» Saved entries
Start of Block
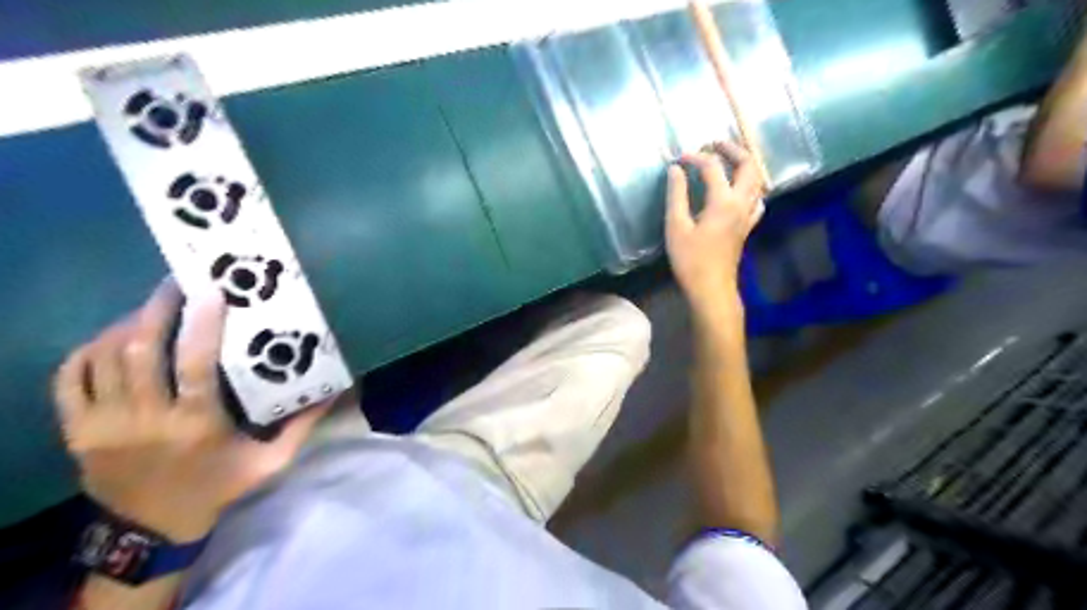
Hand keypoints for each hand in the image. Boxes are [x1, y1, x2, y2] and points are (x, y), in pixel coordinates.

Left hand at [51, 282, 330, 542]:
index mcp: (196, 425)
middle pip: (141, 351)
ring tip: (151, 307)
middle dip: (157, 309)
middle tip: (175, 283)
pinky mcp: (77, 429)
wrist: (151, 528)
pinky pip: (70, 378)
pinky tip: (113, 337)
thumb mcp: (271, 462)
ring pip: (105, 358)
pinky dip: (89, 350)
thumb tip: (335, 390)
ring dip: (127, 324)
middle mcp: (146, 419)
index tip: (209, 292)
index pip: (195, 365)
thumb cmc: (218, 487)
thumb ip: (302, 425)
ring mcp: (104, 424)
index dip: (201, 325)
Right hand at [662, 139, 762, 307]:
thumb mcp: (676, 226)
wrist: (711, 288)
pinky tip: (739, 191)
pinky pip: (757, 199)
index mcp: (723, 201)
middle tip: (714, 144)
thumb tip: (675, 169)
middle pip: (749, 165)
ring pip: (757, 181)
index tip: (679, 158)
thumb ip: (676, 195)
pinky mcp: (747, 227)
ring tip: (727, 161)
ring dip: (744, 165)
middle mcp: (741, 203)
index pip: (713, 167)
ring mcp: (748, 215)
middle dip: (733, 150)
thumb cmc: (690, 260)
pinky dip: (750, 187)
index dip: (696, 157)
End of Block
All lines above that hold the string "hand" should be copied.

Hand keypoints for each hand in the image. Boxes are [x1, y1, x2, y2] and points are (x, y), in pixel coordinates.
Left hand at [51, 282, 330, 542]:
Right hand at [662, 139, 762, 307]:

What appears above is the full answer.